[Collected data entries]
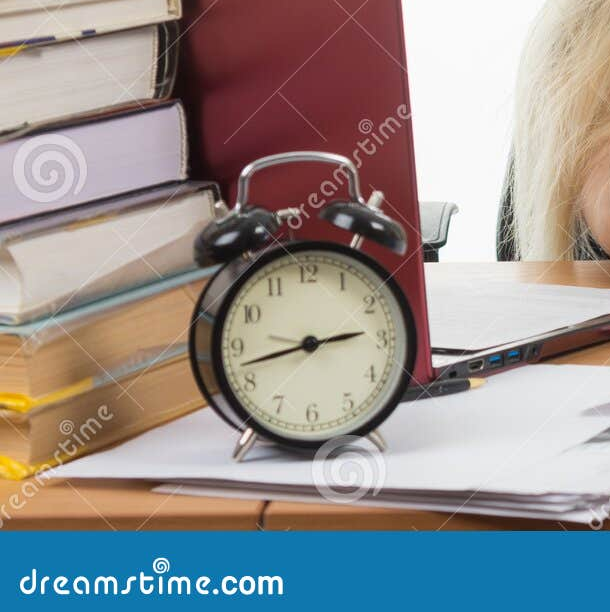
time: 2:42
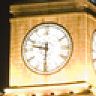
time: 9:31
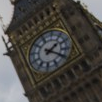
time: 1:18
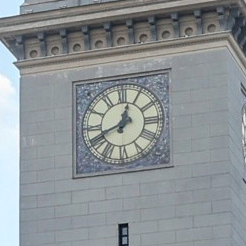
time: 12:41
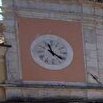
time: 11:21
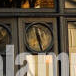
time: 11:28
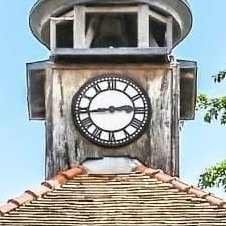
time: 2:43
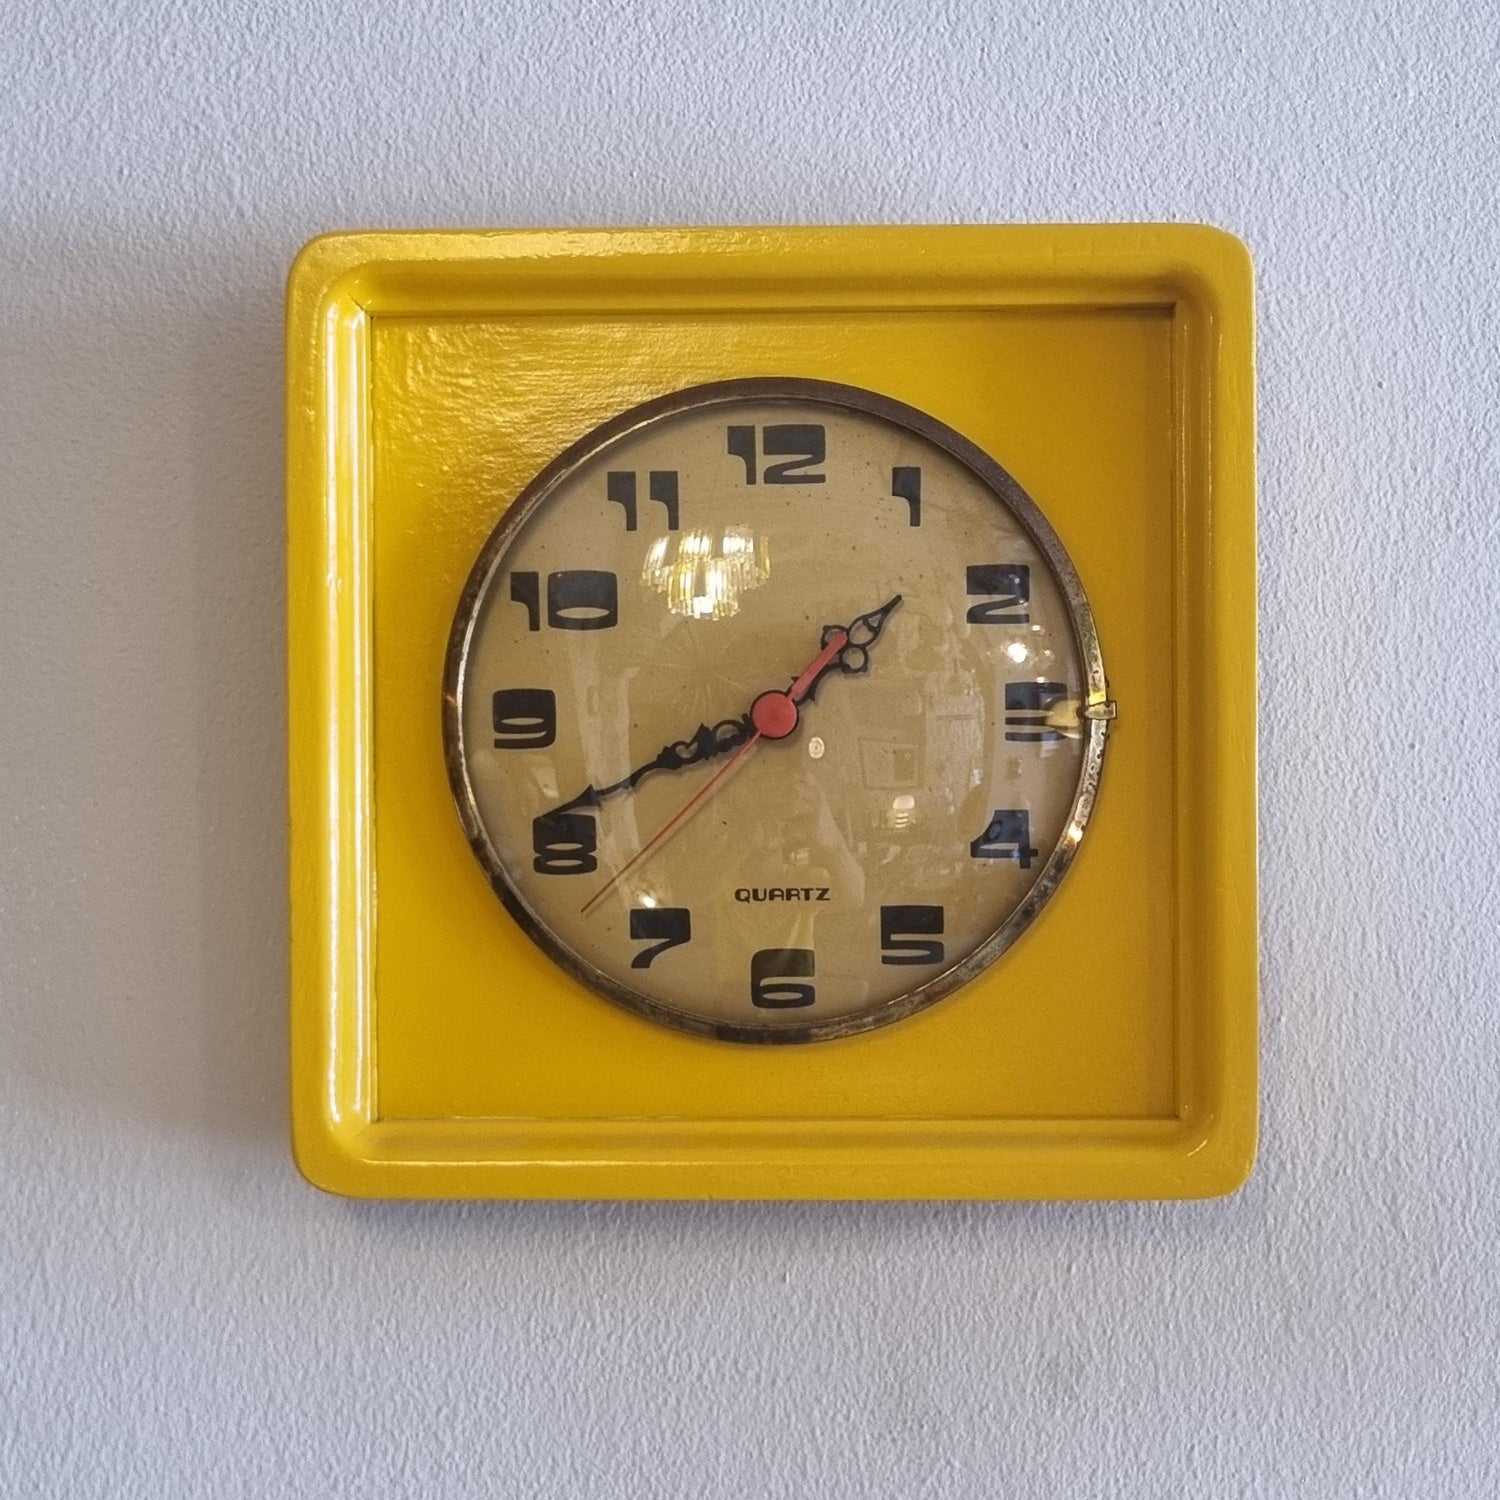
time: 1:41
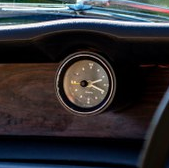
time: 2:18
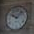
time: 10:07
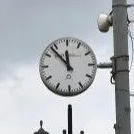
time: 11:53
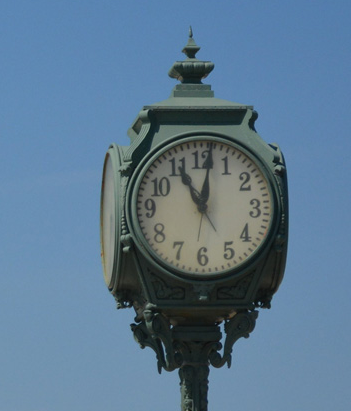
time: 11:01
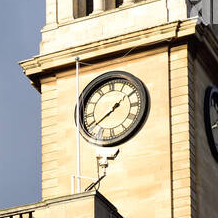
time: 1:39
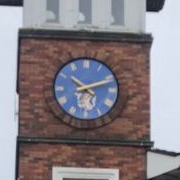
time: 10:11
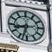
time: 8:32
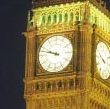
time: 9:47
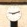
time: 9:12
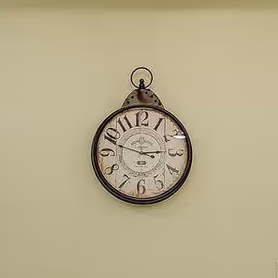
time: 2:48
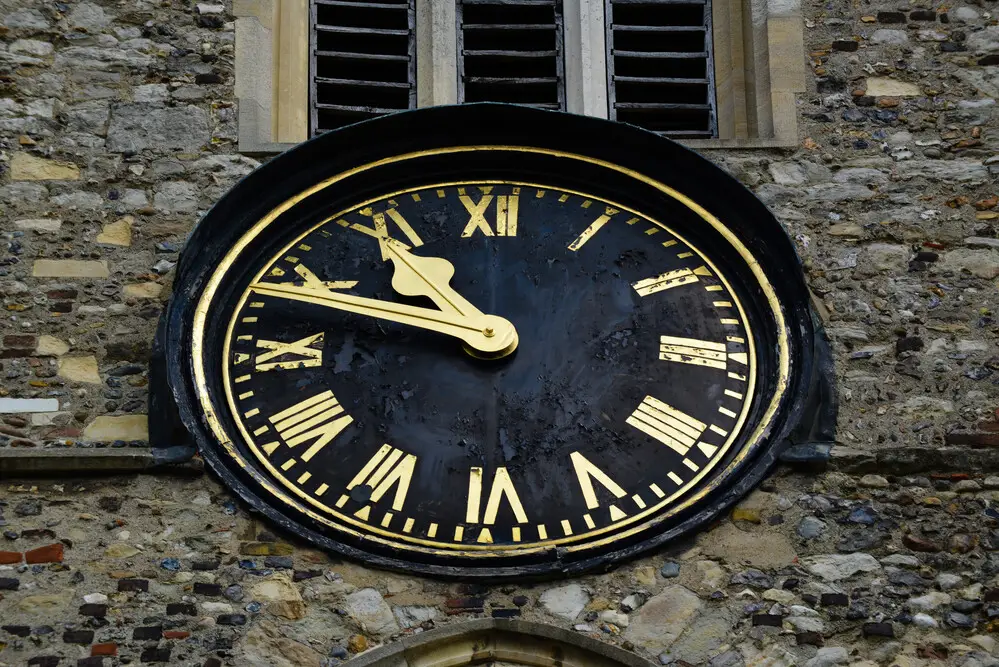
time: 10:48
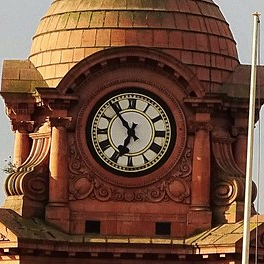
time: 6:53
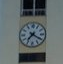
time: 7:20
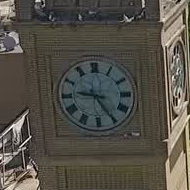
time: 9:25
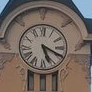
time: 5:19
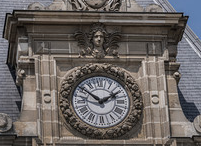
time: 1:51
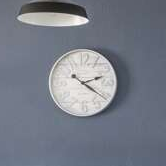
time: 2:21
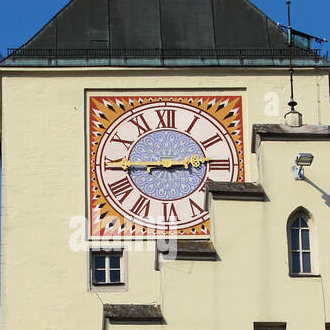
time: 2:44
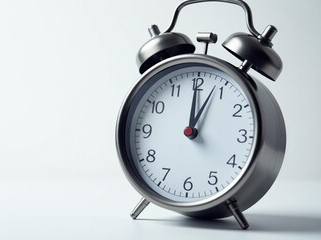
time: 12:03
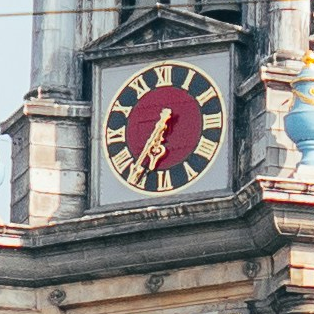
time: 6:35
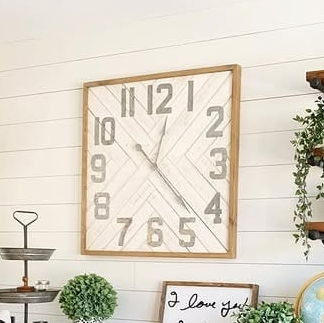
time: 12:22
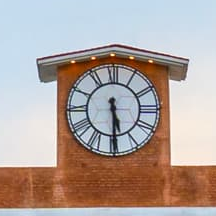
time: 5:29
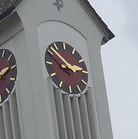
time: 2:52
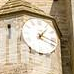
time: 1:18
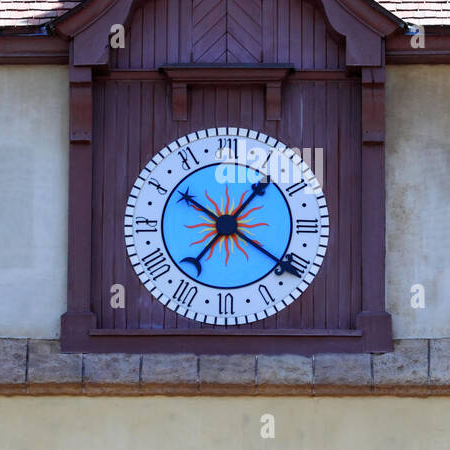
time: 1:20
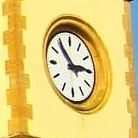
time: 2:53
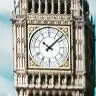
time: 10:07
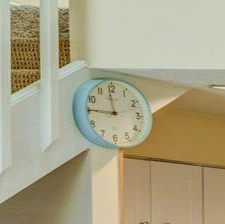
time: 11:45
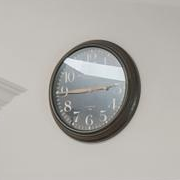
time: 8:44
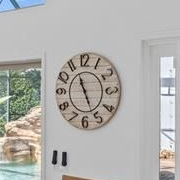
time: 11:26
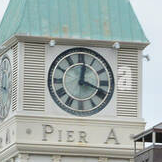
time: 12:18
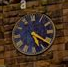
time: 5:20
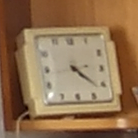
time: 4:21
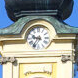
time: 9:35
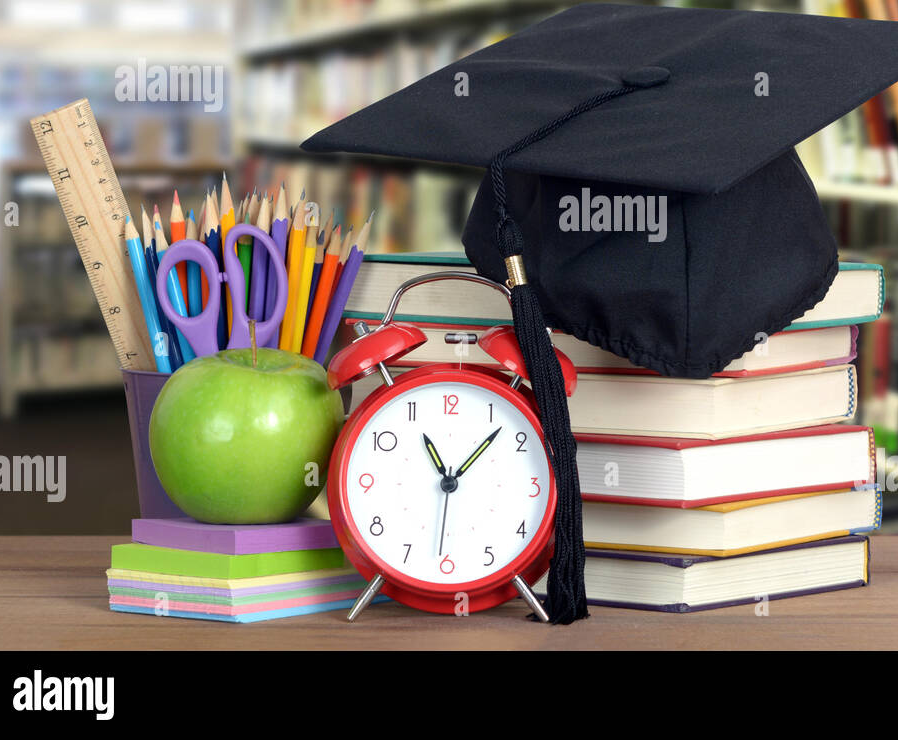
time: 11:07
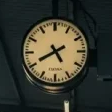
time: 4:40
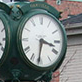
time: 3:31
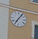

**Description of the task**. Please recast all of the items above as a JSON list of strings with one string per line, skipping blank lines. Leave the pictures out of the answer.

**Exercise answer**.
[
  "time: 2:42",
  "time: 9:31",
  "time: 1:18",
  "time: 12:41",
  "time: 11:21",
  "time: 11:28",
  "time: 2:43",
  "time: 1:41",
  "time: 2:18",
  "time: 10:07",
  "time: 11:53",
  "time: 11:01",
  "time: 1:39",
  "time: 10:11",
  "time: 8:32",
  "time: 9:47",
  "time: 9:12",
  "time: 2:48",
  "time: 10:48",
  "time: 6:53",
  "time: 7:20",
  "time: 9:25",
  "time: 5:19",
  "time: 1:51",
  "time: 2:21",
  "time: 2:44",
  "time: 12:03",
  "time: 6:35",
  "time: 12:22",
  "time: 5:29",
  "time: 2:52",
  "time: 1:18",
  "time: 1:20",
  "time: 2:53",
  "time: 10:07",
  "time: 11:45",
  "time: 8:44",
  "time: 11:26",
  "time: 12:18",
  "time: 5:20",
  "time: 4:21",
  "time: 9:35",
  "time: 11:07",
  "time: 4:40",
  "time: 3:31"
]